Handling staff issues, particularly as they might relate to federal laws and regulations, is not a simple task.
“I would urge people to not put this on the back burner because it can come back to bite you in a big way,” Brodsky says.
• Sexual harassment. Sexual harassment issues have made major headlines in recent months, and for a very good reason: This is an issue that can cause major problems in a workplace.
Inappropriate touching, conversations, and other examples of sexual harassment can result in lawsuits and regulatory complaints. This type of behavior also can negatively affect staff morale and lead to high turnover.
“If someone makes a complaint against another employee, then deal with it, investigate it,” Brodsky stresses.

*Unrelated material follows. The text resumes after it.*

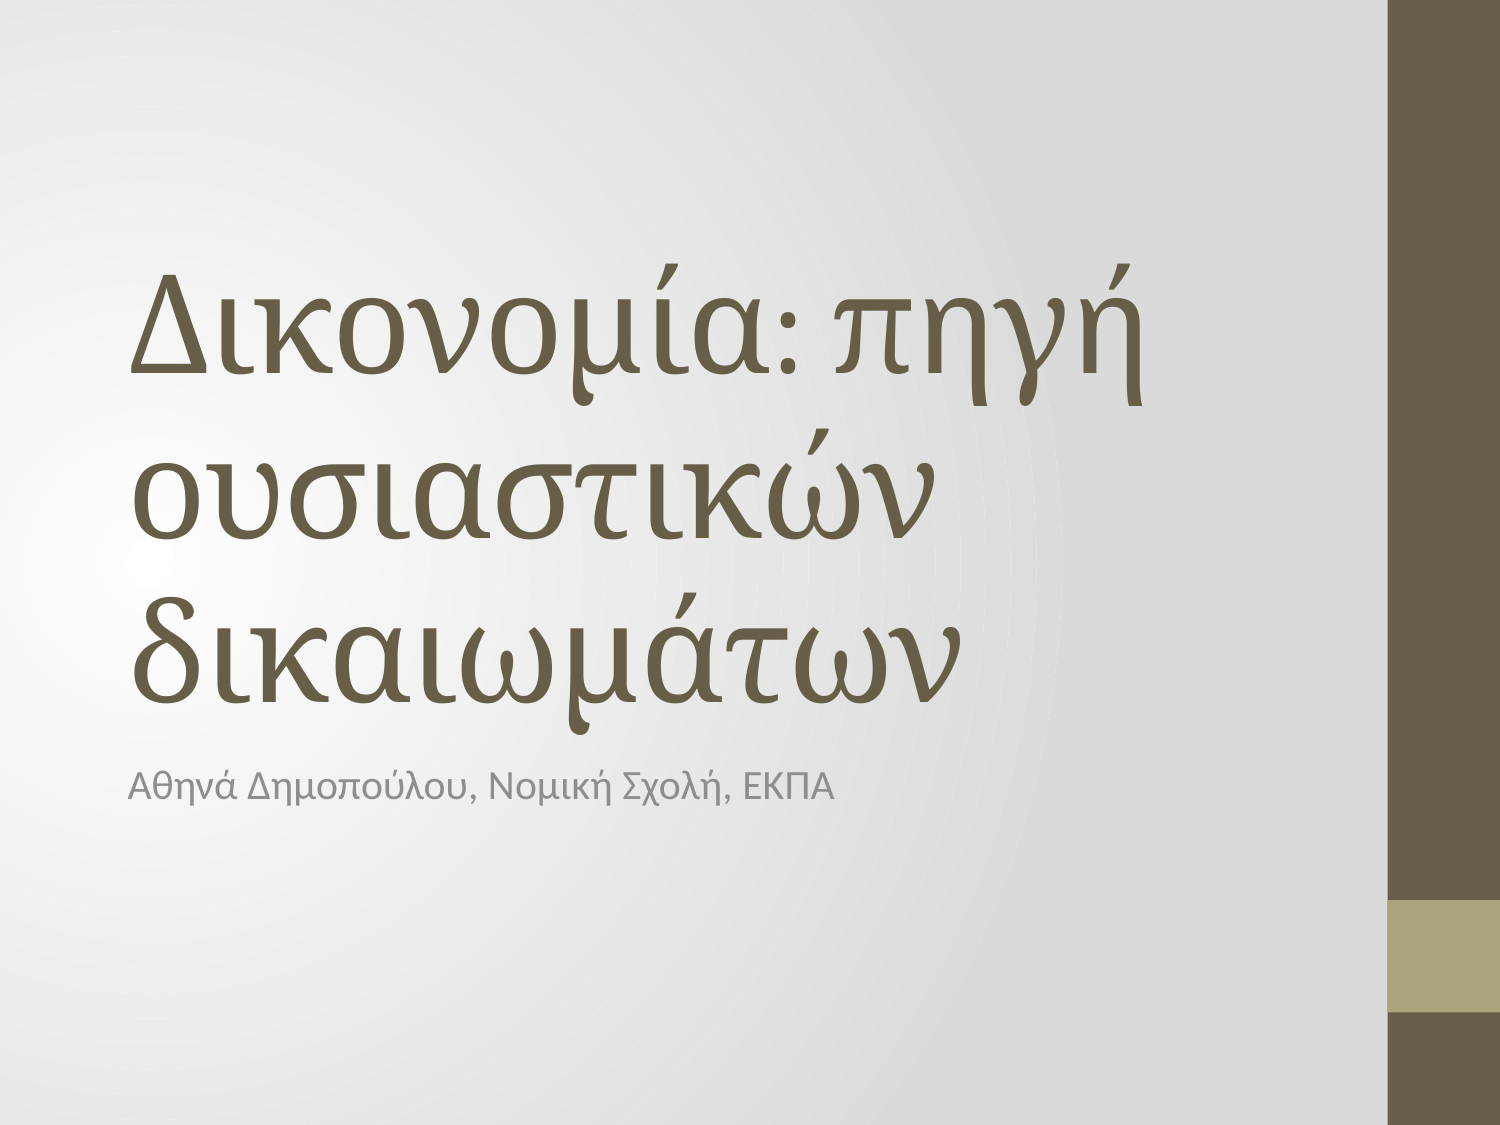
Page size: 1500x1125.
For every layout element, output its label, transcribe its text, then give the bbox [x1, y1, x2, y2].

• Formal warnings. When it involves work effort, tardiness, or absenteeism, an ASC should be consistent, fair, and equal with staff, Brodsky says.
“We say, ‘three strikes and you’re out,’ and keep a formal warning on the employee’s file,” he says.
For instance, Brodsky recalls the case of an employee whose skills were excellent, but who had difficulty arriving to work on time. After three strikes and warnings, the surgery center fired the employee.
• Infection control. “We’re an endoscopy center, so we make sure we’re cleaning scopes appropriately and monitoring for any infection,” Brodsky says.
If there are any infections or adverse outcomes related to the surgery, these must be reported to appropriate governmental agencies.
• Monitoring patients. “Patients here receive a phone call the day after the procedure, and they’re asked about pain, etc.,” Brodsky says. “We do random reviews of charts, checking to make sure there was appropriate medication for the procedure and making sure the pathology reports are sent out and received.”
• Following national guidelines. “If you don’t follow national guidelines in terms of appropriate procedures, then the center can be penalized by payers,” Brodsky says. “We have to make sure everyone is doing exactly the right thing.”
• Checks and balances. “I can’t overestimate how important it is to have a quality assurance committee and to make sure you have checks and balances,” Brodsky says. “Usually, a nurse manager runs a QA committee, keeping minutes.”
The committee reviews information, following a checklist concerning case reviews, infection outbreaks, pathology incidents, patient complaints, transfers to hospitals, and other issues.
“It becomes very rote, and you don’t want to miss anything,” Brodsky says.